Article Preview
TopIntroduction
Clustering is a widely used data mining technology. A cluster generated by a clustering algorithm is a set of data objects, which are similar to the objects in the same cluster, but different from the objects in other clusters. Many clustering methods have been proposed, such as hierarchical clustering, fuzzy clustering, K-Means clustering etc.
Program clustering refers to the clustering technology applied to the software field. It identifies and groups programs with similar attributes. It is widely used in program analysis and software maintenance, such as comprehension complex software systems (Mahmoud & Niu, 2013; Timothy & Nicolas, 2002), optimizing software architecture (Lung et al. 2006; Demme & Sethumadhavan, 2012), predicting software defects (Seliya & Khoshgoftaar, 2007), software evolution (Scanniello & Marcus, 2011), to improve the quality of software. Because software exists in various control systems, such as fuzzy systems, security-critical systems and so on, program clustering algorithm has received extensive attention.
We tried to apply program clustering in automatic repair of student programs. With the development of MOOCs and online educations, how to provide students with automatic feedback and assistance has become an urgent problem to be solved. Especially for the practical programming courses, the problem is more urgent. In the process of programming practice, students often encounter various errors that make their programs unable to run correctly. However, the current on-line programming system cannot prompt students the specific location of errors or the fixing scheme. Therefore, it is of great value to analyze student programs automatically and provide suggestions for fixing bugs.
Correct template programs written by teachers can provide useful guidance for bug fixing. However, writing templates increases the workload of teachers, and the templates provided may not be comprehensive. In the process of programming exercises or examination, a large number of student programs can be obtained.

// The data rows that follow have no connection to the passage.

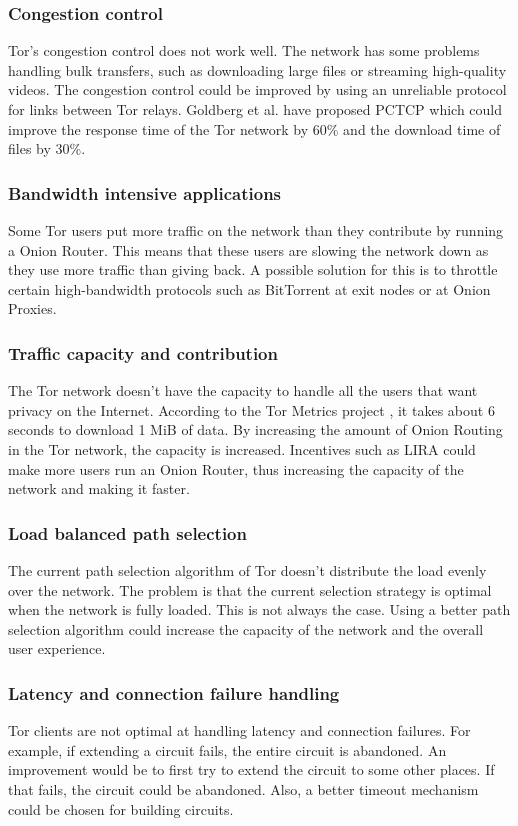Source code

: \documentclass{article}
\begin{document}
		\subsubsection{Congestion control}
			Tor's congestion control does not work well. The network has some problems handling bulk transfers, such as downloading large files or streaming high-quality videos. The congestion control could be improved by using an unreliable protocol for links between Tor relays. Goldberg et al. \cite{alsabah2013pctcp} have proposed PCTCP which could improve the response time of the Tor network by 60\% and the download time of files by 30\%.	
		
		\subsubsection{Bandwidth intensive applications}
			Some Tor users put more traffic on the network than they contribute by running a Onion Router. This means that these users are slowing the network down as they use more traffic than giving back. A possible solution for this is to throttle certain high-bandwidth protocols such as BitTorrent at exit nodes or at Onion Proxies.
		
		\subsubsection{Traffic capacity and contribution}
			The Tor network doesn't have the capacity to handle all the users that want privacy on the Internet. According to the Tor Metrics project \cite{tormetricsprojectwebsite}, it takes about 6 seconds to download 1 MiB of data. By increasing the amount of Onion Routing in the Tor network, the capacity is increased. Incentives such as LIRA \cite{jansen13lira} could make more users run an Onion Router, thus increasing the capacity of the network and making it faster.	
		
		\subsubsection{Load balanced path selection}
			The current path selection algorithm of Tor doesn't distribute the load evenly over the network. The problem is that the current selection strategy is optimal when the network is fully loaded. This is not always the case. Using a better path selection algorithm could increase the capacity of the network and the overall user experience.		
		
		\subsubsection{Latency and connection failure handling}
			Tor clients are not optimal at handling latency and connection failures. For example, if extending a circuit fails, the entire circuit is abandoned. An improvement would be to first try to extend the circuit to some other places. If that fails, the circuit could be abandoned. Also, a better timeout mechanism could be chosen for building circuits.		
		
\end{document}
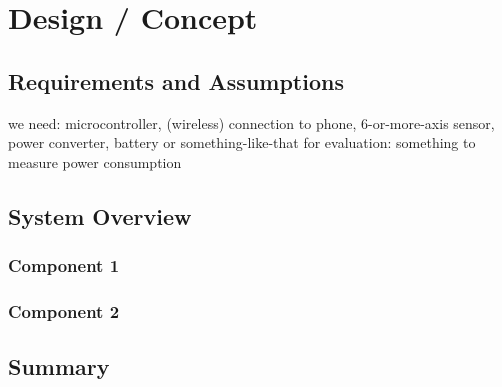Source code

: \chapter{Design / Concept}
\label{ch:design}

\section{Requirements and Assumptions}
we need: microcontroller, (wireless) connection to phone, 6-or-more-axis sensor, power converter, battery or something-like-that
for evaluation: something to measure power consumption

\section{System Overview}

\subsection{Component 1}

\subsection{Component 2}

\section{Summary}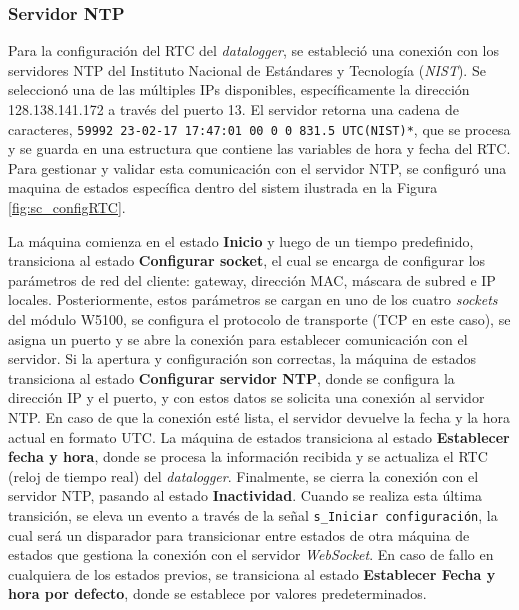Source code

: \subsubsection{Servidor NTP}\label{sec:serverNTP}
Para la configuración del RTC del \textit{datalogger}, se estableció una conexión con los servidores NTP del Instituto Nacional de Estándares y Tecnología (\textit{NIST}). Se seleccionó una de las múltiples IPs disponibles, específicamente la dirección 128.138.141.172 a través del puerto 13. El servidor retorna una cadena de caracteres, \texttt{59992 23-02-17 17:47:01 00 0 0 831.5 UTC(NIST)*}, que se procesa y se guarda en una estructura que contiene las variables de hora y fecha del RTC. Para gestionar y validar esta comunicación con el servidor NTP, se configuró una maquina de estados específica dentro del sistem ilustrada en la Figura \ref{fig:sc_configRTC}.




La máquina comienza en el estado \textbf{Inicio} y luego de un tiempo predefinido, transiciona al estado \textbf{Configurar socket}, el cual se encarga de configurar los parámetros de red del cliente: gateway, dirección MAC, máscara de subred e IP locales. Posteriormente, estos parámetros se cargan en uno de los cuatro \textit{sockets} del módulo W5100, se configura el protocolo de transporte (TCP en este caso), se asigna un puerto y se abre la conexión para establecer comunicación con el servidor. Si la apertura y configuración son correctas, la máquina de estados transiciona al estado \textbf{Configurar servidor NTP}, donde se configura la dirección IP y el puerto, y con estos datos se solicita una conexión al servidor NTP. En caso de que la conexión esté lista, el servidor devuelve la fecha y la hora actual en formato UTC. La máquina de estados transiciona al estado \textbf{Establecer fecha y hora}, donde se procesa la información recibida y se actualiza el RTC (reloj de tiempo real) del \textit{datalogger}. Finalmente, se cierra la conexión con el servidor NTP, pasando al estado \textbf{Inactividad}. Cuando se realiza esta última transición, se eleva un evento a través de la señal \texttt{s\_Iniciar configuración}, la cual será un disparador para transicionar entre estados de otra máquina de estados que gestiona la conexión con el servidor \textit{WebSocket}. En caso de fallo en cualquiera de los estados previos, se transiciona al estado \textbf{Establecer Fecha y hora por defecto}, donde se establece por valores predeterminados.

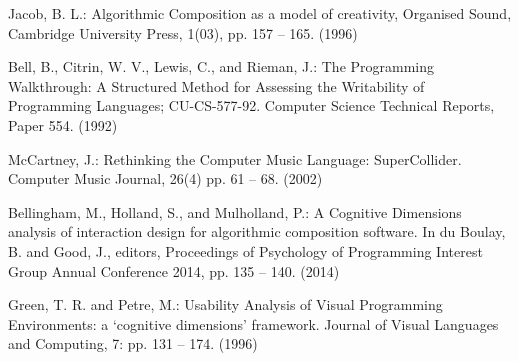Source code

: \documentclass[runningheads,a4paper]{llncs}
\begin{document}
\begin{thebibliography}{4}

 Jacob, B. L.: Algorithmic Composition as a model of creativity, Organised Sound, Cambridge University Press, 1(03), pp. 157 -- 165. (1996)

 Bell, B., Citrin, W. V., Lewis, C., and Rieman, J.: The Programming Walkthrough: A Structured Method for Assessing the Writability of Programming Languages; CU-CS-577-92. Computer Science Technical Reports, Paper 554. (1992)

 McCartney, J.: Rethinking the Computer Music Language: SuperCollider. Computer Music Journal, 26(4) pp. 61 -- 68. (2002)

 Bellingham, M., Holland, S., and Mulholland, P.: A Cognitive Dimensions analysis of interaction design for algorithmic composition software. In du Boulay, B. and Good, J., editors, Proceedings of Psychology of Programming Interest Group Annual Conference 2014, pp.  135 -- 140. (2014)

 Green, T. R. and Petre, M.:  Usability Analysis of Visual Programming Environments: a `cognitive dimensions' framework. Journal of Visual Languages and Computing, 7: pp. 131 -- 174. (1996)

\end{thebibliography}
\end{document}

Many of these programs are correct and can be used as potential template programs. But student programs that implement the same programming task may have similar implementation forms or may be implemented in different ways. This requires analysis of these potential templates, removing redundant similar programs, and retaining multiple different implementations as templates. In addition, in the process of fixing bugs, the template program similar to that of the buggy program, can provide better reference for the revision of the buggy program, and avoid unnecessary modifications. The template programs identification problem can be solved by program clustering.
Most of the existing program clustering methods only analyze the static properties of programs but lack the consideration of execution information. This limits these methods in identifying the functional equivalent programs with code variations. Therefore, the purpose of this paper is to solve this problem and apply program clustering in automatic repairing of programs.
The contributions are as follows. A program clustering method considering both the structural metrics and execution value sequences is proposed. Not only the programs with similar structure can be identified, but also the programs with similar execution behavior can be recognized. By doing this, whether two functional equivalent programs adopt the same algorithm can be judged by the similarity of execution sequences.